Coronary bifurcations may be best treated by culotte stenting when the procedure necessitates a side-branch stenting, according to the results of a new study.
The BBK II study, which had results published in the European Heart Journal, set out to evaluate culotte stenting and T-and-protrusion stenting in the 1st randomized trial to pit the 2 techniques against each other.
Data from the 300-patient trial indicated that for patients which required a side branch stent, those treated with culotte stenting had a mean maximal percent diameter stenosis of 21%, lower than the 27% for patients treated with TAP stenting.

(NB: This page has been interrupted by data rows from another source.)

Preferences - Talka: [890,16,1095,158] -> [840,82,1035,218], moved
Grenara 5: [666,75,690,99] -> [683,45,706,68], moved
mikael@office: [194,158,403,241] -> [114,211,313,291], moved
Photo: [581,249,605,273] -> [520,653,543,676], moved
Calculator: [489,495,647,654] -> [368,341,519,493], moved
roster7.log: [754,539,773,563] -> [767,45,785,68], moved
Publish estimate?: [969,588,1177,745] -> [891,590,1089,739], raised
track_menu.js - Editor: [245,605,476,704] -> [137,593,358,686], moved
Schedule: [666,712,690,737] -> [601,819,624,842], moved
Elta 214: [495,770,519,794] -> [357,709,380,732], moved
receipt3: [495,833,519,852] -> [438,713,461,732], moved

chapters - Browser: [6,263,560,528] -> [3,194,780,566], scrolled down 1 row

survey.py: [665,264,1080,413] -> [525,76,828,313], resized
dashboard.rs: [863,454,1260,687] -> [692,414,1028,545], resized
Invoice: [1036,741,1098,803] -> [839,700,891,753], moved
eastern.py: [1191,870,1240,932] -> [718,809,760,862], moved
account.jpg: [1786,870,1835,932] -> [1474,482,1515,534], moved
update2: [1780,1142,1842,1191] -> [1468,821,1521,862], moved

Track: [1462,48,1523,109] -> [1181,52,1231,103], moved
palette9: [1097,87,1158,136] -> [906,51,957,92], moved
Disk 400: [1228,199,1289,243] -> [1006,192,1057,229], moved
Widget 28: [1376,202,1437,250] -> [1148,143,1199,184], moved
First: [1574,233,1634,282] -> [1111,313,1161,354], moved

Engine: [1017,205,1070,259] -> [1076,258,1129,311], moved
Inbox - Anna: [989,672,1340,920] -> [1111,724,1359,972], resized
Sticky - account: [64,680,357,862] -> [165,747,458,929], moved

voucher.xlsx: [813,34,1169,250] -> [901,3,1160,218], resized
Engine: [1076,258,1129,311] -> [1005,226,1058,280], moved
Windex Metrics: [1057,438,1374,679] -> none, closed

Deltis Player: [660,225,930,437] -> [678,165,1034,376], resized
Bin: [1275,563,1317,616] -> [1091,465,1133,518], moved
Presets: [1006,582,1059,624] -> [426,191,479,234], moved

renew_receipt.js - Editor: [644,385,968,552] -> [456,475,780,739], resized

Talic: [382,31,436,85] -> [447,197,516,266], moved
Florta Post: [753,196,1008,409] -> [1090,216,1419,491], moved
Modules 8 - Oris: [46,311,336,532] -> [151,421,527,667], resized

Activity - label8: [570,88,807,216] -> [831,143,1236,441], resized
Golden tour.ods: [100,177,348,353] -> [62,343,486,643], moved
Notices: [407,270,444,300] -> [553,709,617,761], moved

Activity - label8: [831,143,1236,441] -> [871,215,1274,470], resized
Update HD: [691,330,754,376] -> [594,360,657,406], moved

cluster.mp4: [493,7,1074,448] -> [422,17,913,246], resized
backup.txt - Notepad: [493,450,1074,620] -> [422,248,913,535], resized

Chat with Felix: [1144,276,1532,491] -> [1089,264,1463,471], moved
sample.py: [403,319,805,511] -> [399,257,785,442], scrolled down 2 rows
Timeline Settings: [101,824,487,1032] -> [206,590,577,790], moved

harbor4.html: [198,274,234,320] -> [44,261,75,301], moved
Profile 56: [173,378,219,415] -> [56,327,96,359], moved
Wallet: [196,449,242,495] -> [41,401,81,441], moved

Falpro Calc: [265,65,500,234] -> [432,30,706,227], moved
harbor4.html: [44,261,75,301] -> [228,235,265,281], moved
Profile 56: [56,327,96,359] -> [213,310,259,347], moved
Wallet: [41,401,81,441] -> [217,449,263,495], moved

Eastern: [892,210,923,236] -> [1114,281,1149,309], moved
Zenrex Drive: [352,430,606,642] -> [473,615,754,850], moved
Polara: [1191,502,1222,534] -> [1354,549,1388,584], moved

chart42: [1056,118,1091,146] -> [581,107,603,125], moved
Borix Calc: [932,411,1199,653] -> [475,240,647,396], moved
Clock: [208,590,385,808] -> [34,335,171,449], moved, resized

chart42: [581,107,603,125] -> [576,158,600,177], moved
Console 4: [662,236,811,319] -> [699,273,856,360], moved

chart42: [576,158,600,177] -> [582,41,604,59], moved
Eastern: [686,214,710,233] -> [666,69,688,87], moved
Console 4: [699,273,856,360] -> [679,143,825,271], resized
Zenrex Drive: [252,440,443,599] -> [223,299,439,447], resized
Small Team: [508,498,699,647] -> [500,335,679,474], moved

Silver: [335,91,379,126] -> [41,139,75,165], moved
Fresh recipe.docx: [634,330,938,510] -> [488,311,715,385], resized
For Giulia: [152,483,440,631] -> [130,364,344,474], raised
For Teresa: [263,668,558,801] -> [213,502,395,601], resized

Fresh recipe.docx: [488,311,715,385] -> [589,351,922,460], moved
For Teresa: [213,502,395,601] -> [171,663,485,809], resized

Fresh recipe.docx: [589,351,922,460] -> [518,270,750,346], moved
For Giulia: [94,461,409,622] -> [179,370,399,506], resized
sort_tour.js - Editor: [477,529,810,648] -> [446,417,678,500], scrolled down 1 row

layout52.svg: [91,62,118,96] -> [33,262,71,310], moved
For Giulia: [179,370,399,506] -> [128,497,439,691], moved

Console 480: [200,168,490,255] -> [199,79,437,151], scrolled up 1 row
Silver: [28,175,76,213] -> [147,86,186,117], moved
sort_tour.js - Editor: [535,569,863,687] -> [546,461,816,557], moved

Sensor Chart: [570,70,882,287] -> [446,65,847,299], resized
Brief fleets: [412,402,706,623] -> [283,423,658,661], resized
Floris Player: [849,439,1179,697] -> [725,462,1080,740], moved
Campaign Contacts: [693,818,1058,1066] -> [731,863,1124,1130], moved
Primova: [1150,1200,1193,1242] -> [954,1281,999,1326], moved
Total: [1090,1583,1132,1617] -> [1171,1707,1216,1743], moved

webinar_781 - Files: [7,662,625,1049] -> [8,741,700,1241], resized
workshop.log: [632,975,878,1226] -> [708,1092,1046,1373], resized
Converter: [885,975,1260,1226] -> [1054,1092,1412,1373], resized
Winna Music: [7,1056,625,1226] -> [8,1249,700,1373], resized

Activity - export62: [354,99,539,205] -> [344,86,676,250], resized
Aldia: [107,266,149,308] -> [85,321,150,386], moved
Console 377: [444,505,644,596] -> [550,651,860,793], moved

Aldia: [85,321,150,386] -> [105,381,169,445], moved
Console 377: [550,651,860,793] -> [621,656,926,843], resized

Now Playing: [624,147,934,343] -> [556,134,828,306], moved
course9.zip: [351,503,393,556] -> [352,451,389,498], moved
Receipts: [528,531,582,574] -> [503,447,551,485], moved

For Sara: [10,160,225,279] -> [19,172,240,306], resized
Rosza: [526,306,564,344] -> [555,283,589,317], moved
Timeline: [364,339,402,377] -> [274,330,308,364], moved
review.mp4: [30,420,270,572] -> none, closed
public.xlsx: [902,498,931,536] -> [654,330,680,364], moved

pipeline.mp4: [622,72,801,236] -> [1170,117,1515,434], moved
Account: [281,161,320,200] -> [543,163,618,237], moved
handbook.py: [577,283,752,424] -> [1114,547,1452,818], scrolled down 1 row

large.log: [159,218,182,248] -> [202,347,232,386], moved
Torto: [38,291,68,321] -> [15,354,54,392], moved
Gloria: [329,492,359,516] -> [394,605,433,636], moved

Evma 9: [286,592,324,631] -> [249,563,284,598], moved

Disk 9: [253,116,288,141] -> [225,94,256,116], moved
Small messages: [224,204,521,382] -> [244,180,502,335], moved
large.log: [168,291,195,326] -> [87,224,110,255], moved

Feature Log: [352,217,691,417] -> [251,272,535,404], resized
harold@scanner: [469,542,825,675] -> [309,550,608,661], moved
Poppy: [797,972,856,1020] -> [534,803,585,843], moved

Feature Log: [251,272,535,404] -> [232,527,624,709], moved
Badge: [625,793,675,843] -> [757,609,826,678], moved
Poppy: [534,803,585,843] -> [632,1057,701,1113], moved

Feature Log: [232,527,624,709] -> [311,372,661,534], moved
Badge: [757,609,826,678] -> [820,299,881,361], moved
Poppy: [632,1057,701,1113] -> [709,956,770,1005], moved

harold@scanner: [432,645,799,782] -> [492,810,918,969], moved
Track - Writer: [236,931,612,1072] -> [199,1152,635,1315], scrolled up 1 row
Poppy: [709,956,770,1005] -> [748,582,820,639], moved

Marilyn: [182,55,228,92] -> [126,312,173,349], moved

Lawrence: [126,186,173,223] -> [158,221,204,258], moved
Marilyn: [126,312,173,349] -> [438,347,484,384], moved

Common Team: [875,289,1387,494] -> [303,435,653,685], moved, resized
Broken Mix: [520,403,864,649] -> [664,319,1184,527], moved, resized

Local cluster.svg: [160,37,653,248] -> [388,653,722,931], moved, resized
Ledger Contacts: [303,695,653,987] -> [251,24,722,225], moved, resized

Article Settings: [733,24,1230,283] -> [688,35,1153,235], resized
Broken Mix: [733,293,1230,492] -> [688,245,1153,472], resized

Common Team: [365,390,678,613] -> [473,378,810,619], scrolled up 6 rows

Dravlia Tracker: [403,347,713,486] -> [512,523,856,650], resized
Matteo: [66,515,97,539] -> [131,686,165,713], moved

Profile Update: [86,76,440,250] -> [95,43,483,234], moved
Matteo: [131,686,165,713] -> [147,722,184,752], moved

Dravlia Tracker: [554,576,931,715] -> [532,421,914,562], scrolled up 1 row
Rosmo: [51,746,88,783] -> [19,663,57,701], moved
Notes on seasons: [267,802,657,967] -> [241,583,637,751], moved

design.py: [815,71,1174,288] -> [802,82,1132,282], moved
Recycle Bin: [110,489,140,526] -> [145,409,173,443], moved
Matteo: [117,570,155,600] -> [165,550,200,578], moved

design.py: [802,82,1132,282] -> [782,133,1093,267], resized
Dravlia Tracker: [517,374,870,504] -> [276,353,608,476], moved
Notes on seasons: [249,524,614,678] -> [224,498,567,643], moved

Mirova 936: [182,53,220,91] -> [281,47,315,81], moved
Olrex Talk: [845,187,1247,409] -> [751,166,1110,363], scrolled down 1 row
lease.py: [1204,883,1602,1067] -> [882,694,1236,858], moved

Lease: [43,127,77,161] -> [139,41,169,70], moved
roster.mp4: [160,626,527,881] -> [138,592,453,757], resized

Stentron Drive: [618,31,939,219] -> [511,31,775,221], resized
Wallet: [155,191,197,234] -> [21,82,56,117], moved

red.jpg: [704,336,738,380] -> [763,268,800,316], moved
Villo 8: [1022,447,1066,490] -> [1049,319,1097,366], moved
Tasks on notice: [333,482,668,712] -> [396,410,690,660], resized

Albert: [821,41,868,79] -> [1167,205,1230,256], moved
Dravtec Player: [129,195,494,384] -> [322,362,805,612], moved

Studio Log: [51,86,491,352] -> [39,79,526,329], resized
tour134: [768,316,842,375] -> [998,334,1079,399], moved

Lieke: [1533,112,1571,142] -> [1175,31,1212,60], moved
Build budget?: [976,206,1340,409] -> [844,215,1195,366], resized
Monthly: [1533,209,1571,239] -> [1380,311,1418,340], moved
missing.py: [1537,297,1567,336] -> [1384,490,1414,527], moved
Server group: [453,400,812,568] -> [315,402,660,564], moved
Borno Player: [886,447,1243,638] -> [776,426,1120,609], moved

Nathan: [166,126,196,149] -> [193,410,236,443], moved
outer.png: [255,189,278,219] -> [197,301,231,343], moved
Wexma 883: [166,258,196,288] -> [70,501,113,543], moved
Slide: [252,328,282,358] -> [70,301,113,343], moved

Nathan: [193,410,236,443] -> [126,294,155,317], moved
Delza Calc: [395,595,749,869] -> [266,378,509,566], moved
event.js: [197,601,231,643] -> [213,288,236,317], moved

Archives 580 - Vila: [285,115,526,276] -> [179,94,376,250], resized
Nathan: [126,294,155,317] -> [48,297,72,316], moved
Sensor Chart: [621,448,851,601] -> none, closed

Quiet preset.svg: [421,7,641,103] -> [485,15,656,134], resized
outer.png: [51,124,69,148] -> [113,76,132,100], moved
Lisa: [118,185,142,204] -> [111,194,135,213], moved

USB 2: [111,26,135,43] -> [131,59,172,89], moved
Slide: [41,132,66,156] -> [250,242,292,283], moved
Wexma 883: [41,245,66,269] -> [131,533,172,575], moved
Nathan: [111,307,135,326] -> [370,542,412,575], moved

“Treatment is often challenging and requires a high level of interventional qualification. This is the 1st head to head comparison of the 2 most commonly used techniques in patients needing side branch stenting and having suitable anatomy for both techniques, and it not only provides angiographic follow-up but also demonstrated a clear signal with respect to clinical outcome. There was a statistically significant difference in the primary study endpoint favouring culotte stenting. The lower angiographic restenosis rate in the bifurcation lesion after culotte stenting as compared with TAP stenting was also associated with lower rate of target lesion revascularisation (TLR) in the first year after PCI,” study investigator Dr. Miroslaw Ferenc of Bad Krozingen, Germany’s Univeristy Heart Center Freiburg said in a press release.
Other differences included rates of binary in-stent restenosis at the bifurcation lesion, which were 6.5% for the culotte group versus 17% for the TAP group. Rates of target bifurcation lesion revascularization at 1 year were at 6% for culotte stenting versus 12% for TAP stenting, according to teh study.
Death, target vessel myocardial infarction and stent thrombosis did not differ significatnly between the 2 groups at 1 year.
“Given the clear results of this trial together with the same trend for hard clinical endpoints, culotte stenting has now to be seen as the preferred approach for coronary bifurcations, when stenting of the site branch is needed,” Dr. Ferenc said in preapred remarks. “Interventional cardiologists can use now culotte stenting with more confidence knowing that this technique is associated with a very low angiographic restenosis rate and lower rate of TLR as compared with TAP stenting – even though it is slightly more challenging and requires appropriate training.”